For almost a decade, Singapore authorities have been investigating suspected trading irregularities tied to a so-called penny-stock crash in late 2013 that wiped out around S$8 billion ($5.78 billion) from the value of three companies within the space of a few days.
Quah Su-Ling and Malaysian John Soh Chee Wen were the masterminds behind an elaborate scheme to artificially inflate the value of shares of Blumont Group Ltd (Blumont), Asiasons Capital Ltd (Asiasons) and LionGold Corp Ltd (LionGold), the statement said.
The pair were found guilty on more than a hundred offences each, including market manipulation and cheating, it said.

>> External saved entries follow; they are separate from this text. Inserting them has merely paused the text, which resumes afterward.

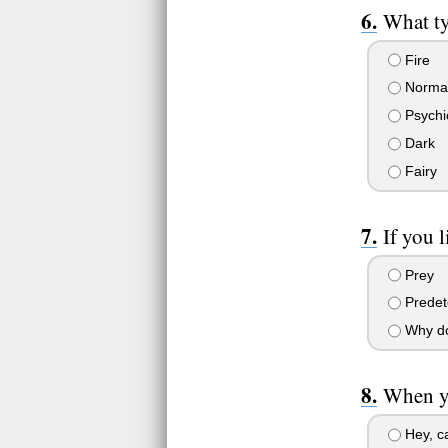
What ty
Fire
Norma
Psychi
Dark
Fairy
If you 
Prey
Predet
Why do 
When yo
Hey, ca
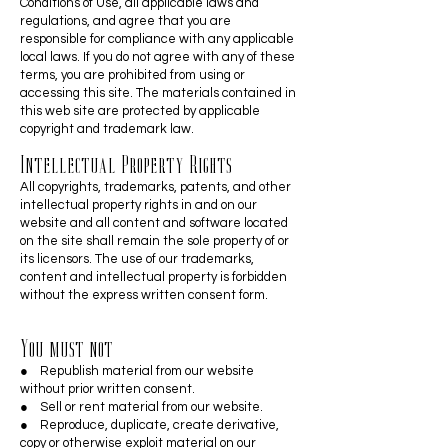
Conditions of Use, all applicable laws and
regulations, and agree that you are
responsible for compliance with any applicable
local laws. If you do not agree with any of these
terms, you are prohibited from using or
accessing this site. The materials contained in
this web site are protected by applicable
copyright and trademark law.
Intellectual Property Rights
All copyrights, trademarks, patents, and other
intellectual property rights in and on our
website and all content and software located
on the site shall remain the sole property of or
its licensors. The use of our trademarks,
content and intellectual property is forbidden
without the express written consent form.
You must not
● Republish material from our website
without prior written consent.
● Sell or rent material from our website.
● Reproduce, duplicate, create derivative,
copy or otherwise exploit material on our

The scandal, which saw those stocks surge multiple times in the months before they slumped, battered investor confidence and led to a series of reforms to the city-state’s stock trading rules.
During investigations, Singapore authorities raided more than 50 locations and interviewed over 70 individuals, examining evidence comprising of more than two million emails, 500,000 trade orders, and thousands of telephone records and financial statements, the joint statement said.
Soh and Quah, who could not be reached for comment, will be sentenced at a later date.
A lawyer representing Soh did not immediately respond to a request for comment. Quah was not represented in court, according to media reports.